## REQUESTS:
**1)** In the aircraft donation article, shorten the paragraph that begins "Northrop Grumman also plans" and keep its main facts.
**2)** According to the aircraft donation article, what year was the aircraft built?
**3)** Rewrite the aircraft donation article between "The aircraft was" and "Technician Maintenance Program.", inclusive, putting "event" in place of "ceremony".

## PASSAGE PROVIDED:

The aircraft was built in 1972 and retired from the company’s Baltimore-based flight test fleet in 2018, the company said in a press release. The mid-sized, twin-engine aircraft was used as a detection target for radar system testing.

At a Monday ceremony, Northrop Grumman officially transferred ownership of the aircraft to Anne Arundel County Public Schools for use in its new Aviation Technician Maintenance Program.

“The aviation industry continues to break barriers in the skies both for military and commercial applications,” Superintendent George Arlotto said in a statement. “Our students want to be a part of that innovation, we want to help them be a part of it, and our partnership with Northrop Grumman and Tipton Airport is a key part of making that a reality. Our students thrive when we and our partners provide opportunity and access.”

Northrop Grumman also plans to donate parts and equipment to the school district, which will officially launch the new program in September. The program will train students who are interested in careers in airframe and powerplant maintenance, and the school is currently pursuing Federal Aviation Administration approval of the program so that participating students will be prepared for the FAA’s certification tests.

Stored records
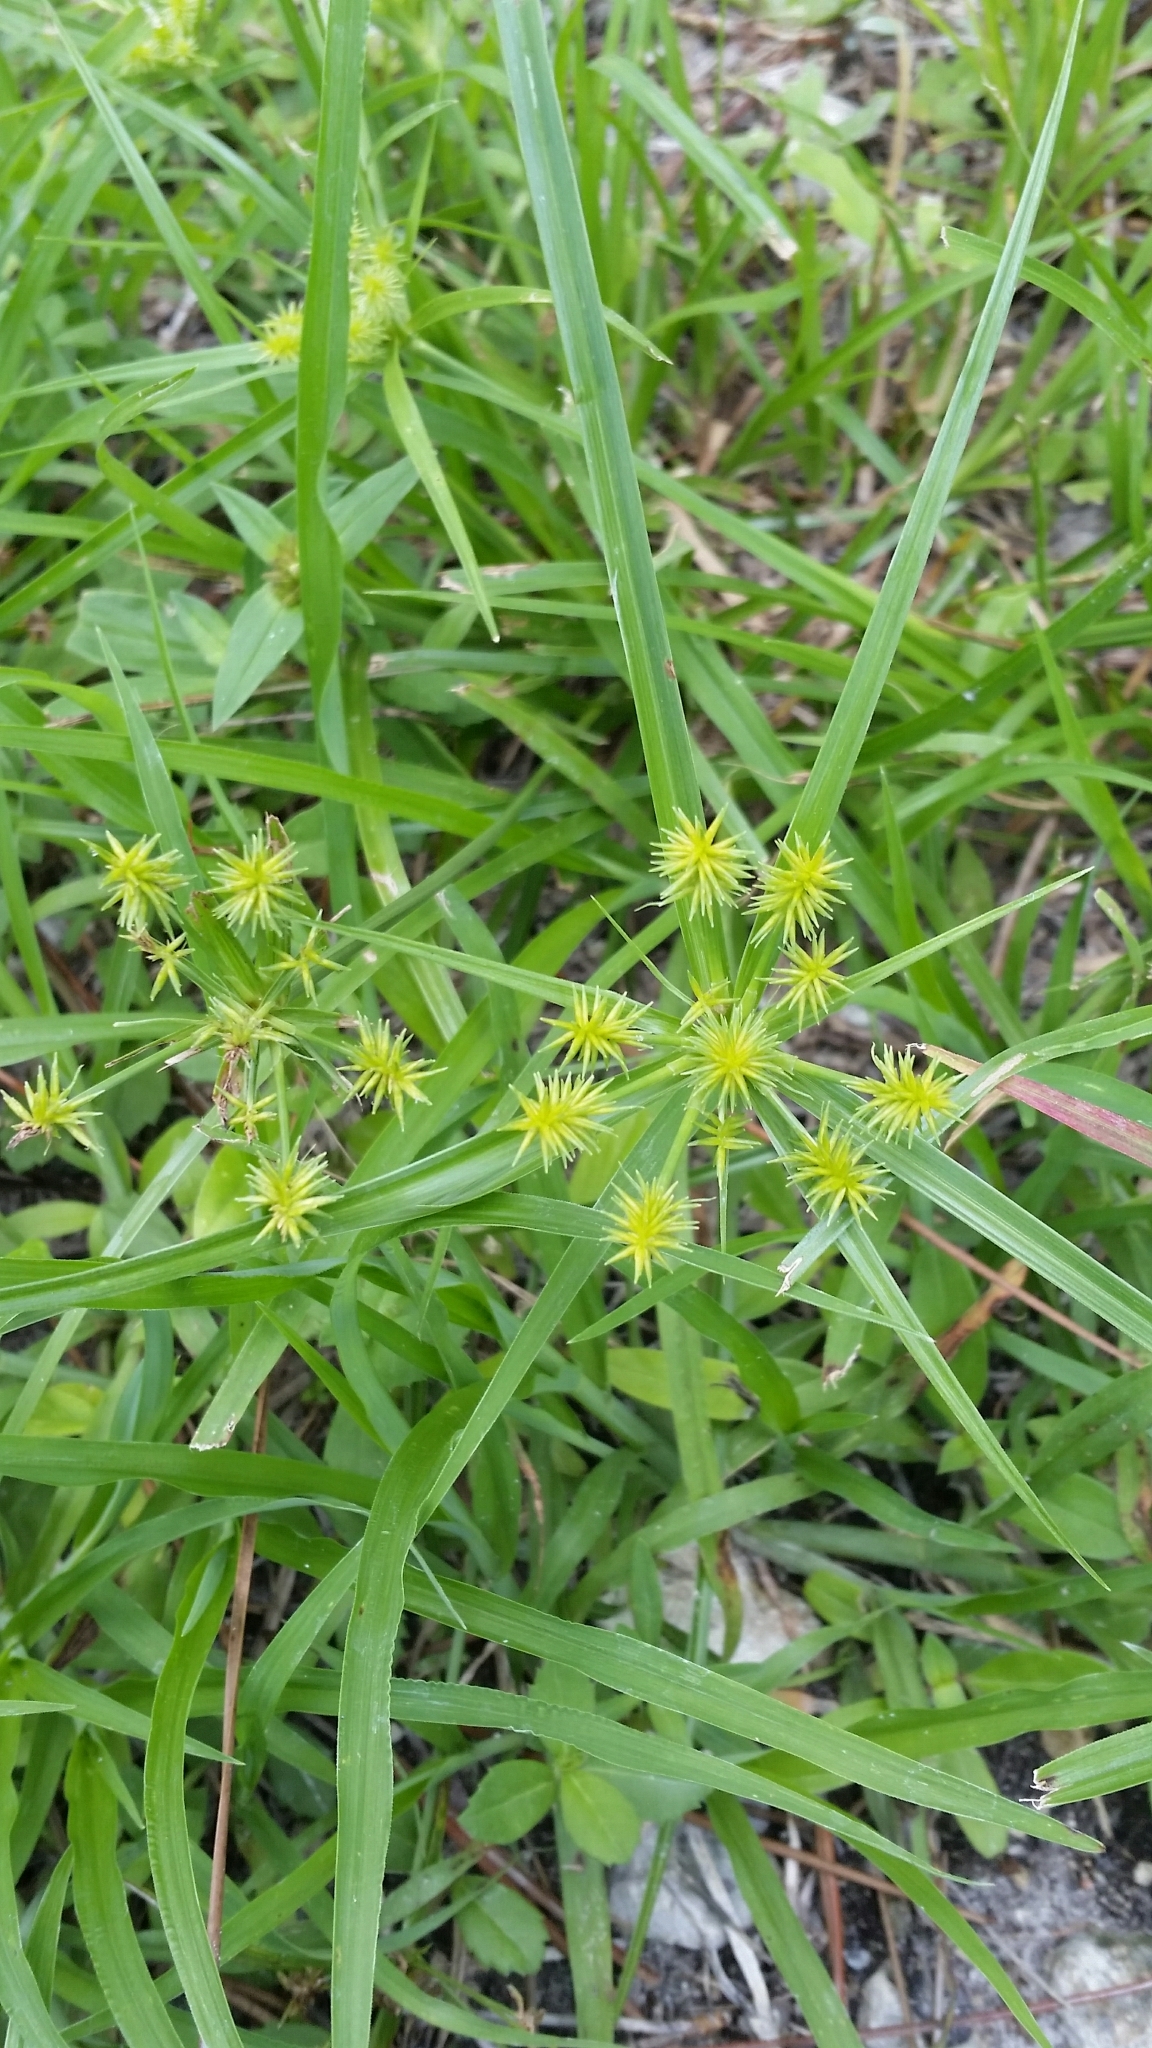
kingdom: Plantae
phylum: Tracheophyta
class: Liliopsida
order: Poales
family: Cyperaceae
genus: Cyperus
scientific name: Cyperus croceus
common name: Baldwin's flatsedge
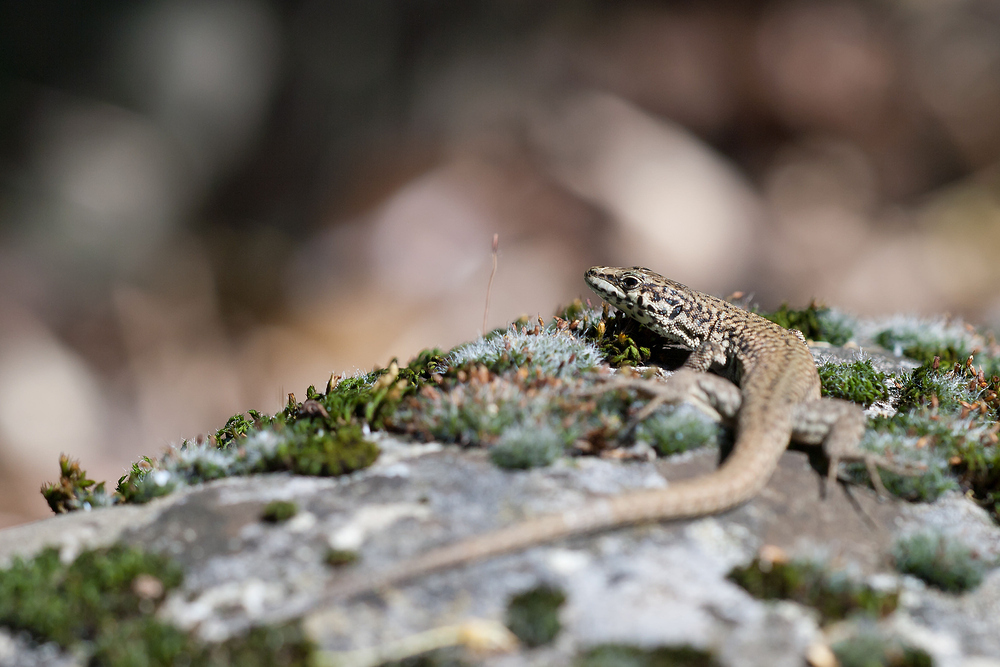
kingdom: Animalia
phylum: Chordata
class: Squamata
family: Lacertidae
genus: Podarcis
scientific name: Podarcis liolepis
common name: Catalonian wall lizard
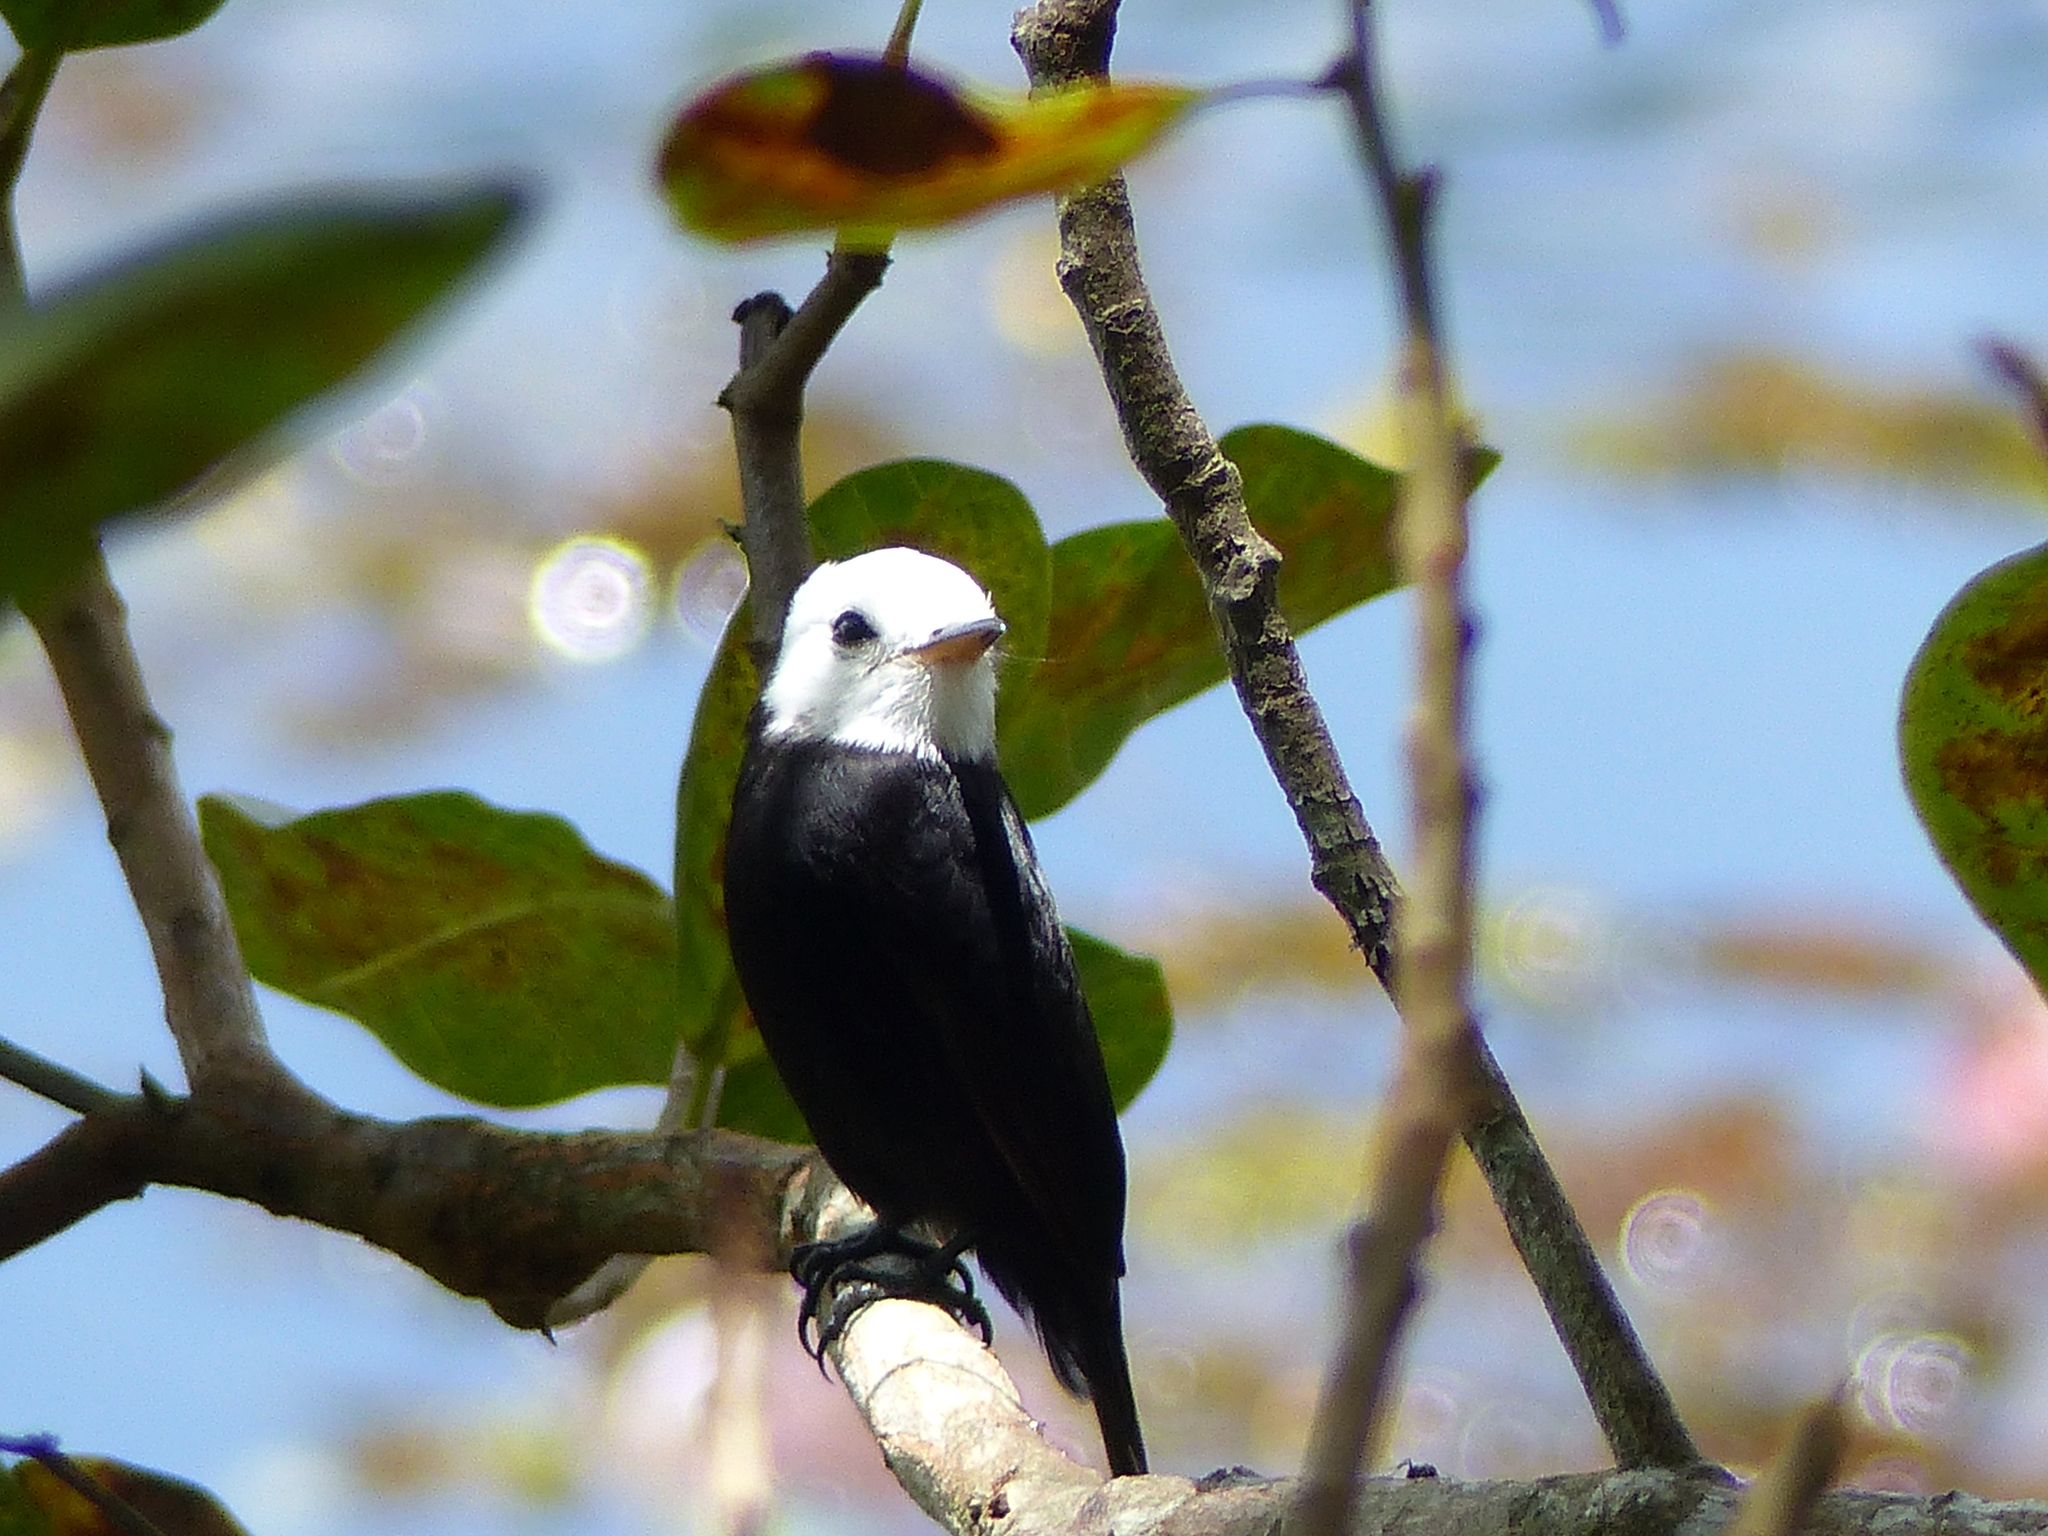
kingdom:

## SOLUTIONS BY TASK:
**1)** Northrop Grumman will also give parts and equipment to the school district, which launches the new program in September. The program trains students for careers in airframe and powerplant maintenance. The school is seeking FAA approval so that students will be ready for the FAA's certification tests.

**2)** 1972

**3)**
The aircraft was built in 1972 and retired from the company’s Baltimore-based flight test fleet in 2018, the company said in a press release. The mid-sized, twin-engine aircraft was used as a detection target for radar system testing.

At a Monday event, Northrop Grumman officially transferred ownership of the aircraft to Anne Arundel County Public Schools for use in its new Aviation Technician Maintenance Program.